Focusing on Canada, in this paper, we use a novel workflow to calculate the depth to 450°C from the lithoRef18 global lithospheric and mantle reference model. Seequent’s Oasis montaj software was used to enable geospatial analysis and mapping
Using global lithosphere models (LithoRef18, Afonso et al., 2019), we examine and compare the predicted surface heat flow models and the computed depths to the 450 C isotherm. The results from these models allow us to characterize the first-order nature of the thermal structure of the Earth’s lithosphere and the geodynamic environment these thermal anomalies occur. In addition, we explore uncertainties in the depth and spatial location of the thermal anomalies between models and investigate how to develop a thermal model that can be used for the delineation and size of next-generation, superhot rock geothermal opportunities.
The results revealed the following first order observations:
The 450 C isotherm from the LithoRef18 model is most shallow in the western Cordillera terrane. Although shallow depths to the 450 C isotherm is also revealed in Nova Scotia in the Caledonian terrane.
Shallow depth of the 450 C isotherms correlate well with the distribution of recent volcanism and conventional geothermal power plants.
LithoRef 450 C isotherm depths are shallower than CDP within the western Cordillera and eastern Caledonian terranes, but deeper than CDP data in Cratonic terrane. This highlights that CDP data may not be accurately reporting depth to CDP temperatures within regions of thick lithosphere and Cratonic domains, or conversely that LithoRef18 may be underestimating subsurface temperatures given the relatively simplistic assumptions introduced in this model for radioactive heat production in continental crust.
Comparisons of modelled and observed isotherm data reveal that the LithoRef18 model tracks the large-wavelength changes reasonably well. The fact that the long wavelength pattern of predicted and observed SHF match well indicates that high-frequency anomalies, revealed in the residual maps, are likely of shallow origin (for example shallow water flow, small-scale magmatism, or hydrothermal activity).

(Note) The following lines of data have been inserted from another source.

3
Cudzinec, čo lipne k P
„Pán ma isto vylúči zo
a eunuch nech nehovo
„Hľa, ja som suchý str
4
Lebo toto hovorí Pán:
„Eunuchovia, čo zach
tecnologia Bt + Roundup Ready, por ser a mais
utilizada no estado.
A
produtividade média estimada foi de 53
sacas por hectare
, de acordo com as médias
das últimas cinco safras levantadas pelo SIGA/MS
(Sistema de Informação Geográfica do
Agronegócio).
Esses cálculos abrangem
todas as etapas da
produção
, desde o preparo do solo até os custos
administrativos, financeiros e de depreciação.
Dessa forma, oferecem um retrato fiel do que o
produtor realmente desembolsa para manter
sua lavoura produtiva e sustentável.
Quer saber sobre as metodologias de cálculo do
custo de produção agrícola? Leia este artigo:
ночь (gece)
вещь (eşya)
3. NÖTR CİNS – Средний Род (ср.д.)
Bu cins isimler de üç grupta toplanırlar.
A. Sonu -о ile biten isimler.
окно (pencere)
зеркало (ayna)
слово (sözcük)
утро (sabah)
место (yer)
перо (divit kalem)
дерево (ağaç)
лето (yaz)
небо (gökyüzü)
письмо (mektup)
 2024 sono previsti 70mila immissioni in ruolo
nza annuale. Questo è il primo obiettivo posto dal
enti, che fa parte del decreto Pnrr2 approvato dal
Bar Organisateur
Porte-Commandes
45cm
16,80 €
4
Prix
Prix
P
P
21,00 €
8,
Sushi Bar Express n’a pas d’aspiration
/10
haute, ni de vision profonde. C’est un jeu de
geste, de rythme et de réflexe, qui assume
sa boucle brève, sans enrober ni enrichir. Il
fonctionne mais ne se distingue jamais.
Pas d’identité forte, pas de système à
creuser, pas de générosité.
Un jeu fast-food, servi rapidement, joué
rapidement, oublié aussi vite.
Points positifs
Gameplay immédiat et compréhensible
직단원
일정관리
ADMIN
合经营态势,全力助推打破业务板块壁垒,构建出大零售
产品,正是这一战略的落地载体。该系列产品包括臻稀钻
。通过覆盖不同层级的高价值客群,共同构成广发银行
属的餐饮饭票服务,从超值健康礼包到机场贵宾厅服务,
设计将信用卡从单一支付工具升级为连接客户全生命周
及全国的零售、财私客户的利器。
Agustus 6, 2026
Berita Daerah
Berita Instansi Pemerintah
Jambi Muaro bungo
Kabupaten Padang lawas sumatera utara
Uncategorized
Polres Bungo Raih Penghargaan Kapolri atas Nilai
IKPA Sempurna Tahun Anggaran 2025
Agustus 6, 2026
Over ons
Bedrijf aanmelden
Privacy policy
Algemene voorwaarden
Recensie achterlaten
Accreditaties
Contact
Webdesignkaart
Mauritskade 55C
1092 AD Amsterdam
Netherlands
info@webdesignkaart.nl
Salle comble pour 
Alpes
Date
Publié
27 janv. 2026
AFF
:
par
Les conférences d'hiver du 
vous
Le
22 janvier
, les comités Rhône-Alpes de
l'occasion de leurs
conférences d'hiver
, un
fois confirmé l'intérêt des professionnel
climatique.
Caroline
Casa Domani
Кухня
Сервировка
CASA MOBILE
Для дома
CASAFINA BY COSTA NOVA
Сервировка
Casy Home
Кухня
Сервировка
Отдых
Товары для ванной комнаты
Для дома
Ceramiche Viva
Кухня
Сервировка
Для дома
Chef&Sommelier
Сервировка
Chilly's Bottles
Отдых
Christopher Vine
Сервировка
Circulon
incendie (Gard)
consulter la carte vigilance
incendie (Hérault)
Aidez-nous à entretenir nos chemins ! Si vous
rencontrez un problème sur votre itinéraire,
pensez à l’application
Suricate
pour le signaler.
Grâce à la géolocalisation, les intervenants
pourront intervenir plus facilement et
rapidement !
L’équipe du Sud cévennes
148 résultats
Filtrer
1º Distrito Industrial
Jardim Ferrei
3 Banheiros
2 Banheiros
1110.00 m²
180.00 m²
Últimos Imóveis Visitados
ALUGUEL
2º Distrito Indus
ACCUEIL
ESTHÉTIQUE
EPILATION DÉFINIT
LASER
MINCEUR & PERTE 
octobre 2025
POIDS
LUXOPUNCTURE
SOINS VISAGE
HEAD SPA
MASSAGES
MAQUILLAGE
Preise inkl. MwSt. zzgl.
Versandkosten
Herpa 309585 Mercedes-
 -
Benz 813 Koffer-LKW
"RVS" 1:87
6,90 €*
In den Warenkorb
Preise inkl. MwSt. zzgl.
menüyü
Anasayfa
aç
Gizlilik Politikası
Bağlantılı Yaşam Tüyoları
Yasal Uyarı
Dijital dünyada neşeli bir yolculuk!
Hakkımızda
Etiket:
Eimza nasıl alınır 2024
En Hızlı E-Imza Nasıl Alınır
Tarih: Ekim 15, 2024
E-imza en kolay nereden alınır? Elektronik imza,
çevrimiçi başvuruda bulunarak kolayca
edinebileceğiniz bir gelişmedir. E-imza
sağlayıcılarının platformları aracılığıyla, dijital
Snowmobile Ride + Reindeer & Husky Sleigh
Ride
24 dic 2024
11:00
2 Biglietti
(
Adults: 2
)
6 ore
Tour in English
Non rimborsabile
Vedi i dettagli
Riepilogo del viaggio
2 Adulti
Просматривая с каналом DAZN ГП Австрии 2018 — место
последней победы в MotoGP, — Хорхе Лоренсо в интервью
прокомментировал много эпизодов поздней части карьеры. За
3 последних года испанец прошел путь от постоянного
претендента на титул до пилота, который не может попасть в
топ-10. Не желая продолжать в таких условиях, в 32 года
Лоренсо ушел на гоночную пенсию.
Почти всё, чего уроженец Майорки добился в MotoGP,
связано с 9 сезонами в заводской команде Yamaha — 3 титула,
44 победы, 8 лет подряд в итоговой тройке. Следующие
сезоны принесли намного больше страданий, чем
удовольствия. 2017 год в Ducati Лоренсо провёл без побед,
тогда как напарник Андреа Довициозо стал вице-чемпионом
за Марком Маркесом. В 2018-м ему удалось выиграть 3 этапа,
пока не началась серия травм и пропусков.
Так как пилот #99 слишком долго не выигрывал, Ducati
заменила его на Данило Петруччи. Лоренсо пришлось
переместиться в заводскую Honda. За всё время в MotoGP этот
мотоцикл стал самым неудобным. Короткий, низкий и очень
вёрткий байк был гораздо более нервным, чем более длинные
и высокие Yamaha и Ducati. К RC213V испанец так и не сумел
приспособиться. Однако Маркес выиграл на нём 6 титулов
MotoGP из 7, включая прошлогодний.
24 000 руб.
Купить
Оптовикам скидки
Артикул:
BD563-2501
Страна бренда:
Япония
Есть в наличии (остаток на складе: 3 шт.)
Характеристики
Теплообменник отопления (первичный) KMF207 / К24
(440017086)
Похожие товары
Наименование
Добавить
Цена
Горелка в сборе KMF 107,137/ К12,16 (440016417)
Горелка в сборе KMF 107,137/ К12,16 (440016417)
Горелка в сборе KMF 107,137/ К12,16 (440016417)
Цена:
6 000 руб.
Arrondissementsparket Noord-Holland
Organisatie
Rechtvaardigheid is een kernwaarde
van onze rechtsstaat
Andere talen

The study emphasizes that models are not datasets or data. They carry a tremendous amount of modelling assumptions. Defining the depth to deep heat is notoriously difficult in the absence of constraining data. The models highlighted here reveal that all models have limitations when predicting subsurface temperature.
This preliminary investigation allows us to consider some regions where more data and/or further studies are needed to understand the distribution of heat within the crust and lithospheric mantle of Canada.